O próximo passo – e que se mostrou o mais complicado – foi a execução do invólucro que sustenta a peça de concreto e envolve a água e a bomba hidráulica. Devido a pandemia, foi impossível utilizar as máquinas e contar com o apoio técnico do LAME; os revendedores nos quais eu comprava as chapas de compensado faziam apenas cortes simples nas madeiras. Como eu não possuía maquinário disponível (e nem espaço físico para manipulação das chapas), elaborei um projeto simples, que foi executado em uma marcenaria, o que também solucionou a questão da impermeabilização da peça. Ao mesmo tempo, ser obrigado a
desenvolver algo no AutoCad, que até então era um recurso que eu pretendia evitar, me motivou a circular mais livremente entre os polos do projeto e da bricolage, o que inclusive me levou a utilizar não apenas o AutoCad, como também o Revit – outro programa de Computer Aided Design - na experimentação seguinte, como mostrarei mais a frente. Com o conjunto funcionando – a peça de concreto, o invólucro de compensado, a bomba hidráulica e, por fim, a água – foi possível observar então como se dava o preenchimento da superfície porosa da peça de concreto pela água, e o caminho desta até cair pelas laterais e seu retorno à peça de concreto. Foi possível separar a peça em um pequeno fragmento de relevo, onde rios e ilhas se formavam com a ação da água; observar a distinção do reflexo gerado pelo fluxo de água sobre as pedras e sobre as áreas preenchidas pela argamassa; os veios deixados pelo plástico na argamassa direcionando os cursos d’água; e o som das gotas pingando no compensado e no corpo d’água que não pode ser visto.

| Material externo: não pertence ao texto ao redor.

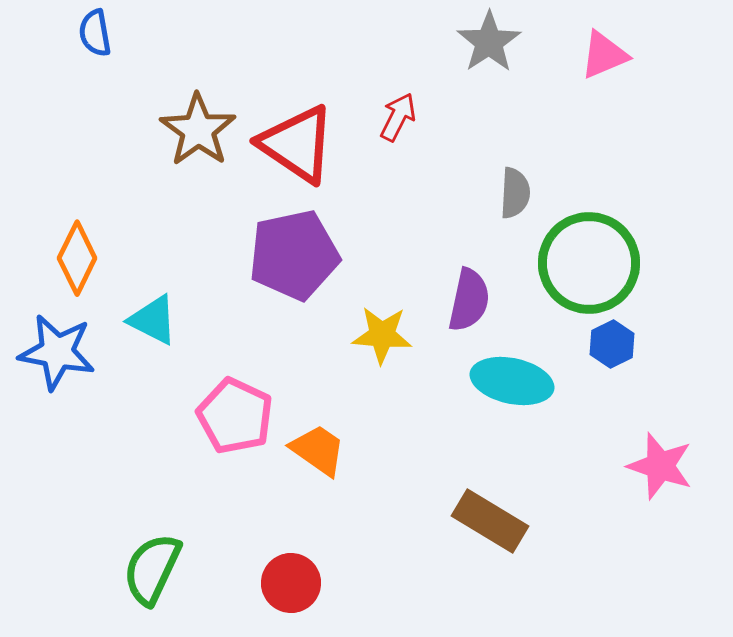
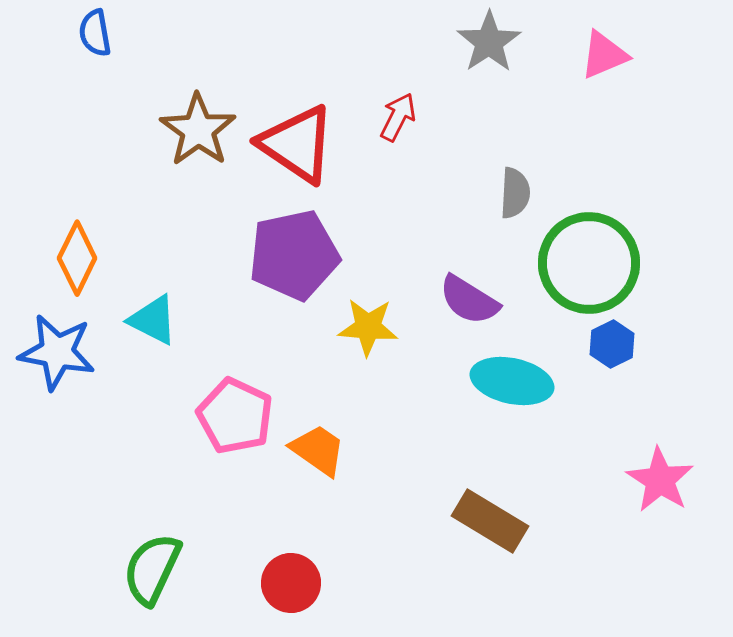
purple semicircle: rotated 110 degrees clockwise
yellow star: moved 14 px left, 8 px up
pink star: moved 14 px down; rotated 14 degrees clockwise
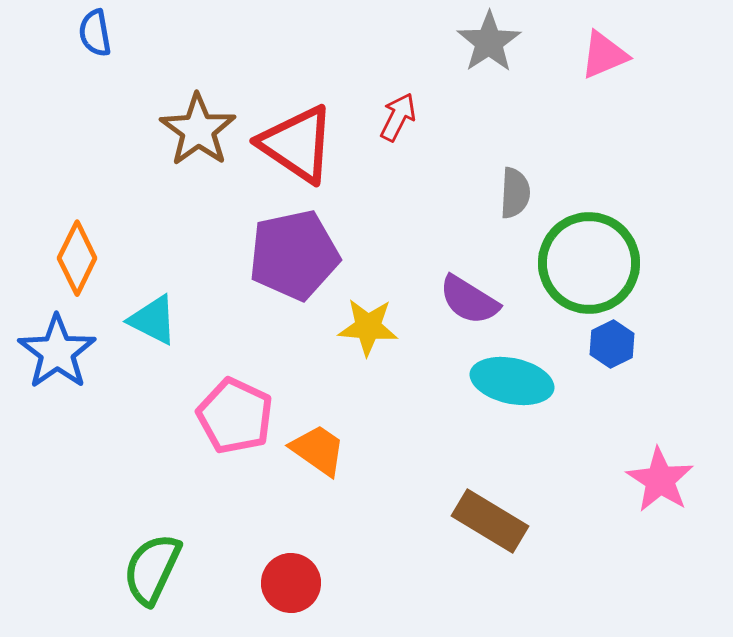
blue star: rotated 26 degrees clockwise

Quando comecei os desenhos iniciais, pensando sobre a união entre um fragmento e água, foi inevitável o surgimento da ideia de ilha. Olhar para a mitologia retratada no filme de Bergman me fez pesquisar sobre a água na mitologia grega, o que me levou a Tétis, que é o nome dada a duas divindades: a titânide Thetys, esposa de Oceano e que representa a fecundidade “feminina” do mar, e Thetis, neta de Thetys, uma das nereidas, ninfas do mar. Thetis aparece no livro “Os Lusíadas” de Camões. É ela quem, na Ilha dos Amores, apresenta a Vasco da Gama a “máquina do mundo”, como recompensa pelas dificuldades encontradas nos mares durante as navegações. Na obra, a ilha é em si uma recompensa idílica aos marinheiros, onde se unem às nereidas através do amor. A equidade entre imortais e mortais supera a distância temporal entre eles, que possibilita a Vasco da Gama receber a “máquina do mundo”.
Penso essa experimentação como uma ilha-máquina capaz de gerar um mundo; um local idílico que possibilita a superação da mortalidade através de um brotamento infinito. É claro que essa ilha-máquina não tem a pretensão de substituir a paisagem. A bomba em algum momento parará de funcionar, a energia elétrica que a move em algum momento será interrompida, a madeira do invólucro em algum momento irá ceder. Não à toa, o canto IX é o trecho mais utópico do épico de Camões.